AWWA WQTC55182

Cryptosporidium parvum oocysts have a relatively strong resistance to inactivation with chemical disinfectants commonly used in drinking water treatment. As a result, exposure to significantly higher CT (i.e., product of disinfectant concentration and contact time) values is required compared to those needed to inactivate other waterborne pathogens. Of particular concern is that the CT values for the two most common disinfectants free and combined chlorine are so high that these chemicals are considered practically ineffective when used as primary disinfectants under conditions typically used in full-scale drinking water treatment plants. In contrast, recent studies have shown that one to two logs of C. parvum oocyst inactivation can be achieved at lower CT values by secondary treatment with free or combined chlorine when these chemicals are used after primary disinfection with ozone.
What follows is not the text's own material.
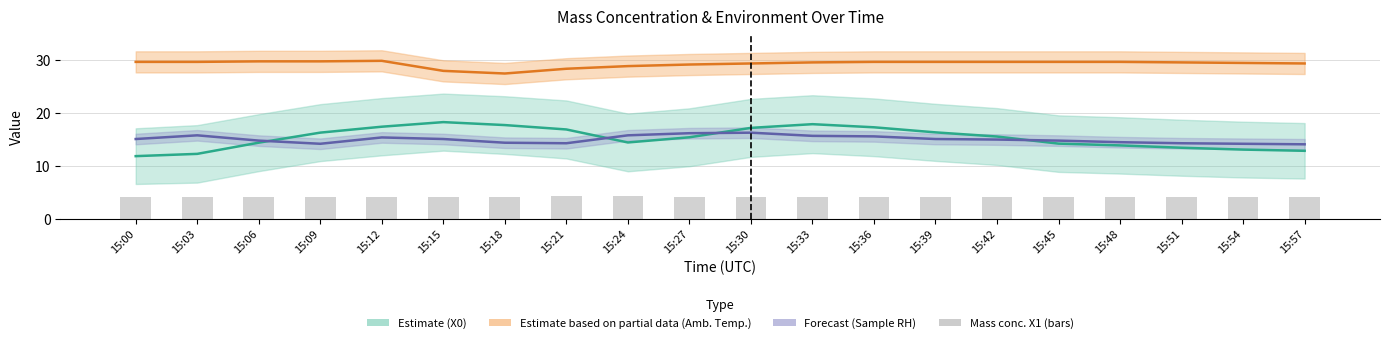

Reading left to right, transcribe all the data shown in this chart.

Mass concentration X0 (Estimate): 11.9	12.3	14.4	16.3	17.4	18.3	17.7	16.9	14.4	15.4	17.2	17.9	17.3	16.4	15.6	14.2	13.9	13.4	13.1	12.9
Ambient temperature (Partial): 29.7	29.7	29.8	29.8	29.9	28.0	27.5	28.4	28.9	29.2	29.4	29.6	29.7	29.7	29.7	29.7	29.7	29.6	29.5	29.4
Sample RH (Forecast): 15.1	15.8	14.8	14.2	15.4	15.1	14.4	14.3	15.8	16.2	16.3	15.7	15.6	15.1	15.0	14.8	14.5	14.3	14.2	14.1
Mass concentration X1: 4.1	4.2	4.2	4.1	4.1	4.1	4.2	4.2	4.2	4.2	4.2	4.2	4.2	4.2	4.2	4.1	4.1	4.1	4.1	4.1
In contrast no such synergy is observed with sequential disinfection schemes using chlorine dioxide as the primary disinfectant followed by secondary treatment with free or combined chlorine. The use of Bacillus subtilis spores as surrogates for C. parvum oocysts has been proposed. The primary inactivation kinetics of B. subtilis spores with ozone and monochloramine have been shown to agree reasonably well with the kinetics of C. parvum oocyst inactivation with these two disinfectants at the temperature of 20 degrees C. However, no information is currently available about how well the inactivation kinetics with these two disinfectants compare at temperatures other than 20 degrees C. Furthermore, no comparative study has been reported for the inactivation kinetics of C. parvum oocysts and B. subtilis spores with chlorine dioxide or free chlorine when these disinfectants are used alone, or with sequential applications of ozone or chlorine dioxide as primary disinfectants and free or combined chlorine as secondary disinfectants. Based on the needs identified in the preceding paragraph, the overall objective of this project was to perform a comprehensive comparative study of the inactivation kinetics of C. parvum oocysts and B. subtilis spores with ozone, chlorine dioxide, free chlorine, and monochloramine when these disinfectants are used singly or applied sequentially. Includes 12 references, figures.